小児ぜんそくは、いくつかの体質的・環境的な要因が重なって発症しやすくなることが知られています。

  • 男の子(乳幼児期は男児が女児よりも多く、思春期にはほぼ同数になります)
  • アレルギーの病気がある(アレルギー性鼻炎、アトピー性皮膚炎、食物アレルギーなど)
  • 遺伝的な要因(ご家族に喘息の方がいる)

さらに、以下のような環境因子がぜんそくの発症に関係しています。

  • ダニ・ハウスダスト・花粉・ペットの毛・カビなどのアレルゲン
  • 風邪や気管支炎、肺炎などのウイルス感染(RSウィルスなど)
  • タバコの煙や室内の空気汚染、PM2.5などの大気汚染
  • 寒暖差や運動、ストレス

など

⼩児ぜん息
(気管⽀喘息)の症状

  • 息苦しさがある
  • ヒューヒュー、ゼーゼー音がする
  • 運動によりゼーゼーと音がする
  • 笑っただけで咳が出る
  • 咳で夜間の睡眠が妨げられる
  • 咳で明け方に目が覚めてしまう
  • 咳が続いて吐いてしまう
  • 運動によりゼーゼーと音が出たり、咳が出たりする
  • 煙や埃で咳が出る
  • 横になるより座っている方が楽になる

など


喘息発作が起きたときの
受診の目安

以下のような症状が一つでもあれば、すぐに医療機関を受診してください。

  • 呼吸が苦しそうで横になって眠ることができない
  • ヒューヒュー、ゼーゼーという呼吸の音が遠くから聞いてもわかるほど強い
  • 息を吸うと肋骨の間が凹んでいる
  • 顔色が悪い
  • お薬(気管支拡張薬)を吸入しても、症状が改善しない

⼩児ぜん息
(気管⽀喘息)の診断・検査

喘息の診断には、アレルギー検査や呼吸器機能検査、呼気NO検査などを実施します。
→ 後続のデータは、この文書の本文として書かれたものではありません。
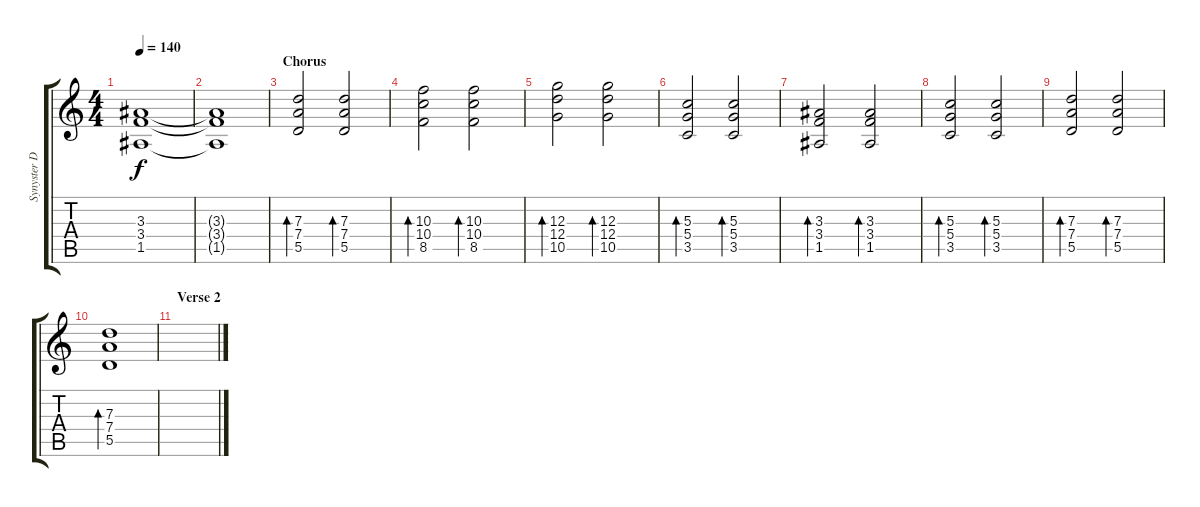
\track ("Synyster Distortion" "Synyster D") {instrument overdrivenguitar}
\staff {score tabs}
\tuning (E4 B3 G3 D3 A2 D2) {hide}
\ts (4 4)
\tempo 140
\clef g2
\ks c
(3.3{t} 3.4{t} 1.5{t}).1{dy f} |
(3.3{t} 3.4{t} 1.5{t}).1 |
\section ("" "Chorus")
(7.3 7.4 5.5).2{bd 30 volume 10} (7.3 7.4 5.5).2{bd 30} |
(10.3 10.4 8.5).2{bd 30} (10.3 10.4 8.5).2{bd 30} |
(12.3 12.4 10.5).2{bd 30} (12.3 12.4 10.5).2{bd 30} |
(5.3 5.4 3.5).2{bd 30} (5.3 5.4 3.5).2{bd 30} |
(3.3 3.4 1.5).2{bd 30} (3.3 3.4 1.5).2{bd 30} |
(5.3 5.4 3.5).2{bd 30} (5.3 5.4 3.5).2{bd 30} |
(7.3 7.4 5.5).2{bd 30} (7.3 7.4 5.5).2{bd 30} |
(7.3 7.4 5.5).1{bd 60} |
\section ("" "Verse 2")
専門的な検査が必要と判断された場合は、連携している医療機関を紹介いたします。

呼吸機能検査
(スパイロメトリー)

呼吸機能検査とは、喘息を引き起こす原因の一つである気管支の狭さを調べる検査です。強く息を吸い込んでその後一気に吐くことで気管支の狭さを確認します(当院では対応していないため必要に応じて連携している医療機関をご紹介いたします)。

呼気NO(一酸化窒素)検査

NOとは一酸化炭素のことで、呼気NO検査とは、吐く息の一酸化炭素の量を計測することで気管支喘息に見られる気道の炎症の程度を調べる検査です(当院では対応していないため必要に応じて連携している医療機関をご紹介いたします)。

⼩児ぜん息
(気管⽀喘息)の治療

喘息の治療厚生労働省が策定している「小児気管支喘息治療・管理ガイドライン(JPGL2020)」に則り、「喘息の発作がなく症状をコントロールできていること」、「日常生活を制限することなく送れること」「呼吸機能が正常であること」を目標に治療を行います。大人になる前に、寛解(かんかい)と呼ばれる、薬を使わなくても症状が出ない状態を目指します。小児ぜん息は、治療によっていったん症状が治まっても、自己判断で治療を中断してしまうとその後再発する恐れがあります。そのため、症状が治まった後も医師の判断に従い、定期的に受診を継続して経過観察することが大切です。

 

喘息を悪化させる原因を減らす

禁煙やダニ対策、ペットの対応などアレルゲンを減らすための環境整備が重要で、家族全員で取り組む必要があります。

気道の炎症を抑えるために薬を使用する

毎日、続ける薬

慢性的な炎症を抑えて、発作が起こらないようにするために、発作がなくても毎日使用します。

発作が起きた時に使用する薬

喘息発作を起こした場合には、狭くなった気道を広げるために気管支拡張薬を使用します。発作がひどくなる前に使用することが重要です。

発作が起こりにくくなるように体力をつける

喘息発作を心配して運動を控えすぎると、体力が落ちてしまい、ちょっとした運動でも息切れしやすくなり、かえって発作のリスクが高まることがあります。また、肥満は喘息の悪化要因とされており、運動不足や乱れた食生活が影響します。そのため、日常的に無理のない範囲で体を動かし、体力をつけることが大切です。